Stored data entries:
= = = = = = =
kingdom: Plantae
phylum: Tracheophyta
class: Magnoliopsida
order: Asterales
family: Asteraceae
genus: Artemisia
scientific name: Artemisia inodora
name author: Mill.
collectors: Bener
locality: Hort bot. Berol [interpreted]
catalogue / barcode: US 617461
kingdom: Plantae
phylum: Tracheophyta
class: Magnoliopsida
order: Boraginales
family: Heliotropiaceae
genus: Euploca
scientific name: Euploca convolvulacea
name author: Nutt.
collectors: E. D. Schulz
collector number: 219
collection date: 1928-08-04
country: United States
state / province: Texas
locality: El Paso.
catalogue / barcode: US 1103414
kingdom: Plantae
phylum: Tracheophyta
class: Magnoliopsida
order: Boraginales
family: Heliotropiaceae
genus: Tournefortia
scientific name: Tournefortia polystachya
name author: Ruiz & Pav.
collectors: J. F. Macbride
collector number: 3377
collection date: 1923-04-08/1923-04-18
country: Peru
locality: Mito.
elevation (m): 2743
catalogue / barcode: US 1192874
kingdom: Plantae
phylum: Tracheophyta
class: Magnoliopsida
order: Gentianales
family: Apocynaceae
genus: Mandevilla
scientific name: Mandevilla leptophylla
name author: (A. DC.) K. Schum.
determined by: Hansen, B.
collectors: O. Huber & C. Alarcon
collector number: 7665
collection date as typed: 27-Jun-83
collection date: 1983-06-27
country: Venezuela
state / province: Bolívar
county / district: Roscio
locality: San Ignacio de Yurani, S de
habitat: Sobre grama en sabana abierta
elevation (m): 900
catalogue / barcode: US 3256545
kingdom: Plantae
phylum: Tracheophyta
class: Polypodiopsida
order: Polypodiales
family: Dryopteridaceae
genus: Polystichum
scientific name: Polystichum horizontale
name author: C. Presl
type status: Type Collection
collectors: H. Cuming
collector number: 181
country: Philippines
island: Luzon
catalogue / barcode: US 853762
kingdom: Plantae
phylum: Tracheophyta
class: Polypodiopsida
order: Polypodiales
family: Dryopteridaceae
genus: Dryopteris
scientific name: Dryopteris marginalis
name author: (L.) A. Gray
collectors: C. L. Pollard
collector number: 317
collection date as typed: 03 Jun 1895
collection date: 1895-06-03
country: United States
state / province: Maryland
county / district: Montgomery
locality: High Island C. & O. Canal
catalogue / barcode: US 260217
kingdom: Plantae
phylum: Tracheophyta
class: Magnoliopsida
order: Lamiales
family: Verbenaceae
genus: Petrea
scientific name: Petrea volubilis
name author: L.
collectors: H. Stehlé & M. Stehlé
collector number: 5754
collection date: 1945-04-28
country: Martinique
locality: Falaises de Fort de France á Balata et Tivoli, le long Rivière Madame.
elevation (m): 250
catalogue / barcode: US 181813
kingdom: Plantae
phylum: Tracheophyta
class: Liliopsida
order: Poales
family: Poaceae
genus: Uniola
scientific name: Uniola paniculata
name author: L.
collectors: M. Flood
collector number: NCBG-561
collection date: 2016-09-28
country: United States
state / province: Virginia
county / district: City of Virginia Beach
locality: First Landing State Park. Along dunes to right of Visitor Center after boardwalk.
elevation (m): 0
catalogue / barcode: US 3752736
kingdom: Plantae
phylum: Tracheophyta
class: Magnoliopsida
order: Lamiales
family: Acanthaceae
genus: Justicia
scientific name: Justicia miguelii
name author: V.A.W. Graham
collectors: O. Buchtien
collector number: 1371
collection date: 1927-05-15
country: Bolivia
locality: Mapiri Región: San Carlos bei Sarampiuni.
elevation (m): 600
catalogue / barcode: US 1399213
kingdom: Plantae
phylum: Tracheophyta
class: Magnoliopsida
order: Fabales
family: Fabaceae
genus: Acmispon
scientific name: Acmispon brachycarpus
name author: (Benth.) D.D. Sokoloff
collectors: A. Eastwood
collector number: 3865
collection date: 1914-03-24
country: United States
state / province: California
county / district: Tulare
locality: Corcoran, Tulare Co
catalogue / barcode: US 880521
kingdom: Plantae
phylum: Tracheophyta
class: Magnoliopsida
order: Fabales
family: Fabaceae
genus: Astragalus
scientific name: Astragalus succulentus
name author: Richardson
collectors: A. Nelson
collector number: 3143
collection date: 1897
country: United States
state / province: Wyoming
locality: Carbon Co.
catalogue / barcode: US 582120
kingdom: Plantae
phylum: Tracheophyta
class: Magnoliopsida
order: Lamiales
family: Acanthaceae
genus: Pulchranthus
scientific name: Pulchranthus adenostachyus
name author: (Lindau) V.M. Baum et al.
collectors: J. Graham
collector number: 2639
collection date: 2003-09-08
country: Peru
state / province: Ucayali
= = = = = = =
**Task to carry out**
Report every line of the records that contains the word "catalogue".

**Exercise answer**
catalogue / barcode: US 617461
catalogue / barcode: US 1103414
catalogue / barcode: US 1192874
catalogue / barcode: US 3256545
catalogue / barcode: US 853762
catalogue / barcode: US 260217
catalogue / barcode: US 181813
catalogue / barcode: US 3752736
catalogue / barcode: US 1399213
catalogue / barcode: US 880521
catalogue / barcode: US 582120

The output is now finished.